■ Document extract
BEGIN

I suppose the focus should be why the BL VPD is apparently ignored anyway though.

vrozenfe commented 4 years ago

@tomty89

If you need it, I can make some private build trimming the maximum transfer length and number of physical breaks according to max_sectors size.

Best, Vadim.

tomty89 commented 4 years ago

@vrozenfe I'm more curious in what determines the "break size" (if/when it's not max_xfer_len on the VPD), like why is it e.g. 520 blocks instead of e.g. 512 blocks...

I can test if MaximumTransferLength has any effect on this if you can provide me a build. It's just that you can at best assume a block size for it. It won't really provide a solution ultimately regardless of the result.

Btw, apparently the reduction of hw_max_sectors due to https://github.com/torvalds/linux/commit/ec37198acca7b4c17b96247697406e47aafe0605 is a regression anyway. Patches have been sent to fix it. Although that doesn't mean in no case this would be triggered again.

vrozenfe commented 4 years ago

NumberOfPhysicalBreaks (https://docs.microsoft.com/en-us/windows-hardware/drivers/ddi/storport/ns-storport-_port_configuration_information)
https://github.com/virtio-win/kvm-guest-drivers-windows/blob/mm201/vioscsi/vioscsi.c#L504 in the number of SG Elements (roughly speaking maximum DMA transfer size in pages) in SGList that miniport can send to underlying HW at once https://github.com/virtio-win/kvm-guest-drivers-windows/blob/mm201/vioscsi/vioscsi.c#L1351

tomty89 commented 4 years ago

Ahh, so 520 comes from ((64 + 1) * 4096 / 512)...Any particular reason for the +1?

Then I think adaptExt->scsi_config.seg_max should at most be clamped (instead of set) to MAX_PHYS_SEGMENTS (+1 or not), so that it is at least possible to be lowered with virtqueue_size (and ConfigInfo->NumberOfPhysicalBreaks should be derived from it).

END

■ What to produce
Condense the paragraph beginning "I can test if MaximumTransferLength" from the forum thread above into a shorter version that keeps its main facts.

■ Source data
BEGIN

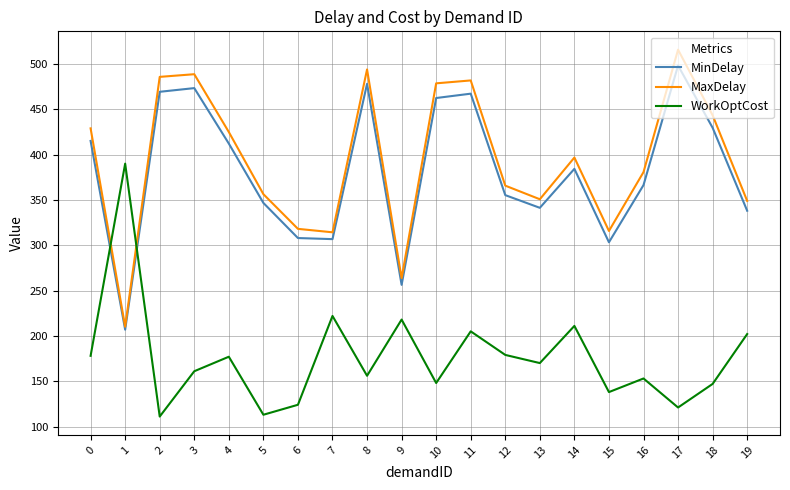

How many intersections are there between WorkOptCost and MaxDelay?

2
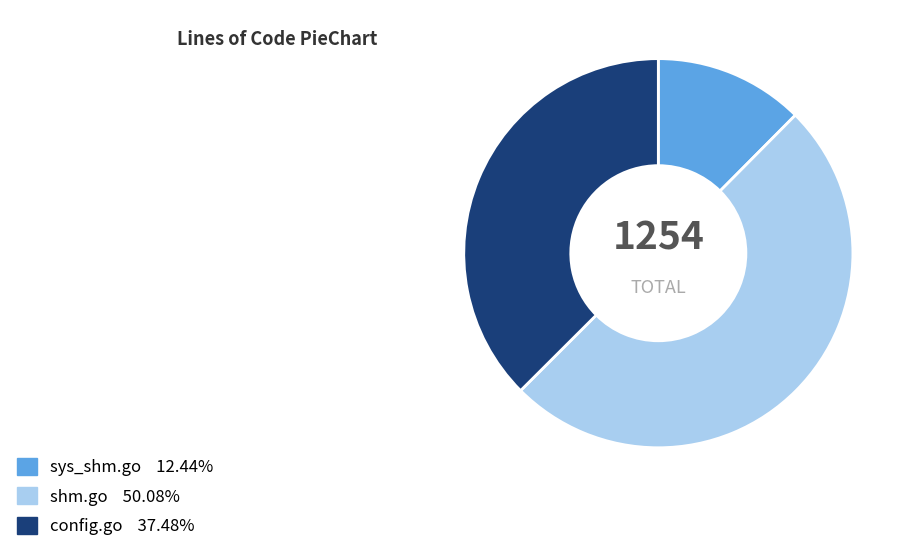

Which category accounts for the majority?

shm.go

END

■ Answer to this problem
Given a build, I can test whether MaximumTransferLength affects this, though a block size can only be assumed for it, and whatever the result, it won't ultimately provide a solution.